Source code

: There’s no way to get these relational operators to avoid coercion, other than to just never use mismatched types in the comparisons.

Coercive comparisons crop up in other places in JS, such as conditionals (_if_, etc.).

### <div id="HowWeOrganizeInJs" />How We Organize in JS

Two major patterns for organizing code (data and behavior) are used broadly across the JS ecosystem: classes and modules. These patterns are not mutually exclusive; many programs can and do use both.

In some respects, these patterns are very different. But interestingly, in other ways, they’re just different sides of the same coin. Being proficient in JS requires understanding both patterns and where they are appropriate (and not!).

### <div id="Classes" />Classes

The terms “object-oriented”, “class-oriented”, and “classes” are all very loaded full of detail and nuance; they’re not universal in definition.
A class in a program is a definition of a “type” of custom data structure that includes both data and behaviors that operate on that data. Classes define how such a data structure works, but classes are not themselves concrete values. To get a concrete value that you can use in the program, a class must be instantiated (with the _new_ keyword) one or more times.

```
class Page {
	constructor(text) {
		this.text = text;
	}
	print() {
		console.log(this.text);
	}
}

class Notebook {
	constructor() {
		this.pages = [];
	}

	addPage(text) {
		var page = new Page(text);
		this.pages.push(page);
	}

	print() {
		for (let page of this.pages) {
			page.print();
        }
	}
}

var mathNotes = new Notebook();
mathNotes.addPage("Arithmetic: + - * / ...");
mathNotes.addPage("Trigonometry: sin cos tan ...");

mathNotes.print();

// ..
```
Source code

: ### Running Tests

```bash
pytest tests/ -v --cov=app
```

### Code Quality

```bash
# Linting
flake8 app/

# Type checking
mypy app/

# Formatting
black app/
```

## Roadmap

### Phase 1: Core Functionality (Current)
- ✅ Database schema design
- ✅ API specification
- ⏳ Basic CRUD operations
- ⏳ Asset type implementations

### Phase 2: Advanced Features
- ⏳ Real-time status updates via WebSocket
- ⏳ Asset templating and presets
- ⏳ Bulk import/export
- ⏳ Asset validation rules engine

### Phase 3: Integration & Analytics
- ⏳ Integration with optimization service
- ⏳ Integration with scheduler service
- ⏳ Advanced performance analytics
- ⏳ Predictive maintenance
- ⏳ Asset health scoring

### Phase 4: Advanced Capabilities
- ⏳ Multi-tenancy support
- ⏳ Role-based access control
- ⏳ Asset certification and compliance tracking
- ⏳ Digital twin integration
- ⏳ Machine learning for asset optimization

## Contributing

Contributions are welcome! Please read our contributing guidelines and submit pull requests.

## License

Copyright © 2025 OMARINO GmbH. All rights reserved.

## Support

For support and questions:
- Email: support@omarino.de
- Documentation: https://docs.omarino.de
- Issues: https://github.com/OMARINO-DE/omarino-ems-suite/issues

- Instructions to follow -
Reproduce all the entries above. Match them exactly.

- Exercise answer -
Source code

: There’s no way to get these relational operators to avoid coercion, other than to just never use mismatched types in the comparisons.

Coercive comparisons crop up in other places in JS, such as conditionals (_if_, etc.).

### <div id="HowWeOrganizeInJs" />How We Organize in JS

Two major patterns for organizing code (data and behavior) are used broadly across the JS ecosystem: classes and modules. These patterns are not mutually exclusive; many programs can and do use both.

In some respects, these patterns are very different. But interestingly, in other ways, they’re just different sides of the same coin. Being proficient in JS requires understanding both patterns and where they are appropriate (and not!).

### <div id="Classes" />Classes

The terms “object-oriented”, “class-oriented”, and “classes” are all very loaded full of detail and nuance; they’re not universal in definition.
A class in a program is a definition of a “type” of custom data structure that includes both data and behaviors that operate on that data. Classes define how such a data structure works, but classes are not themselves concrete values. To get a concrete value that you can use in the program, a class must be instantiated (with the _new_ keyword) one or more times.

```
class Page {
	constructor(text) {
		this.text = text;
	}
	print() {
		console.log(this.text);
	}
}

class Notebook {
	constructor() {
		this.pages = [];
	}

	addPage(text) {
		var page = new Page(text);
		this.pages.push(page);
	}

	print() {
		for (let page of this.pages) {
			page.print();
        }
	}
}

var mathNotes = new Notebook();
mathNotes.addPage("Arithmetic: + - * / ...");
mathNotes.addPage("Trigonometry: sin cos tan ...");

mathNotes.print();

// ..
```
Source code

: ### Running Tests

```bash
pytest tests/ -v --cov=app
```

### Code Quality

```bash
# Linting
flake8 app/

# Type checking
mypy app/

# Formatting
black app/
```

## Roadmap

### Phase 1: Core Functionality (Current)
- ✅ Database schema design
- ✅ API specification
- ⏳ Basic CRUD operations
- ⏳ Asset type implementations

### Phase 2: Advanced Features
- ⏳ Real-time status updates via WebSocket
- ⏳ Asset templating and presets
- ⏳ Bulk import/export
- ⏳ Asset validation rules engine

### Phase 3: Integration & Analytics
- ⏳ Integration with optimization service
- ⏳ Integration with scheduler service
- ⏳ Advanced performance analytics
- ⏳ Predictive maintenance
- ⏳ Asset health scoring

### Phase 4: Advanced Capabilities
- ⏳ Multi-tenancy support
- ⏳ Role-based access control
- ⏳ Asset certification and compliance tracking
- ⏳ Digital twin integration
- ⏳ Machine learning for asset optimization

## Contributing

Contributions are welcome! Please read our contributing guidelines and submit pull requests.

## License

Copyright © 2025 OMARINO GmbH. All rights reserved.

## Support

For support and questions:
- Email: support@omarino.de
- Documentation: https://docs.omarino.de
- Issues: https://github.com/OMARINO-DE/omarino-ems-suite/issues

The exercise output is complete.